3,50 Euro (3,80 Euro)

0,95 Euro (1,00 Euro)

1,90 Euro (2,00 Euro)

35Euro/h

Lediglich bei der Grundgebühr und der daran gekoppelten Gebühr für die Rücknahme des Fahrgastauftrags sind Antrag und Vorschlag identisch.

Begründet wurde der Antrag mit Kostensteigerungen vor allem durch die Anhebung des Mindestlohns zum 1. Januar 2019 und noch einmal zum 1. Januar 2020 sowie durch Mehrkosten für Taxameter, Fahrzeuganschaffungen und weitere für das Gewerbe relevante Bereiche.

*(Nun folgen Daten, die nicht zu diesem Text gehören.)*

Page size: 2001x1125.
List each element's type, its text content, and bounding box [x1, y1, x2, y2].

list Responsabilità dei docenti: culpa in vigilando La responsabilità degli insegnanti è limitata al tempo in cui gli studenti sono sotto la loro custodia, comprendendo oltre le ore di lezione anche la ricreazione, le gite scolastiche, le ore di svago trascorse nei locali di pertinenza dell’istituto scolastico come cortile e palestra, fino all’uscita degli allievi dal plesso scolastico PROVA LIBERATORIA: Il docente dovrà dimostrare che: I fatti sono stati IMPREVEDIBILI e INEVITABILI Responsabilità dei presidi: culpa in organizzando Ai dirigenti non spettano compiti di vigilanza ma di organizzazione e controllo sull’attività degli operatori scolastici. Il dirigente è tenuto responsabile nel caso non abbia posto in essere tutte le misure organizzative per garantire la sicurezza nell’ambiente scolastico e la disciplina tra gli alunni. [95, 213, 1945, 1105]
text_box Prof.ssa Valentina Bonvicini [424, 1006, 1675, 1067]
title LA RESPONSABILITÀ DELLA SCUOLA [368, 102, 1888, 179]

Bevor die Verwaltung ihren Vorschlag zur Tarifanpassung erarbeitet hat, wurden sowohl die SIHK als auch die beteiligten Städte und Gemeinden dazu gehört. Lediglich aus Schalksmühle waren Bedenken gekommen, dass die Erhöhung den Fahrgästen nicht zugemutet werden könne und den kleinen Unternehmen, die vorwiegend in der Volmekommune unterwegs sind, eher schade. Die SIHK trage die Anpassung zwar in vollem Umfang mit, rechne aber auch damit, dass die Preiserhöhung zu einem Rückgang der Fahrgastzahlen führe, teilt die Kreisverwaltung in ihrer Vorlage mit.

Einen weiteren Antrag des VSPV, künftige Tarifänderungen im Taxigewerbe an die Preisentwicklung im Öffentlichen Personennahverkehr zu koppeln, lehnte der Kreisausschuss auf Vorschlag der Verwaltung ab. Dem Argument, dass sich Kostensteigerungen im ÖPNV und im Taxigewerbe parallel entwickeln, folgte die Beschlussvorlage nicht, vielmehr wird betont, dass „von einer gleichen Kostenentwicklung nicht die Rede sein“ könne.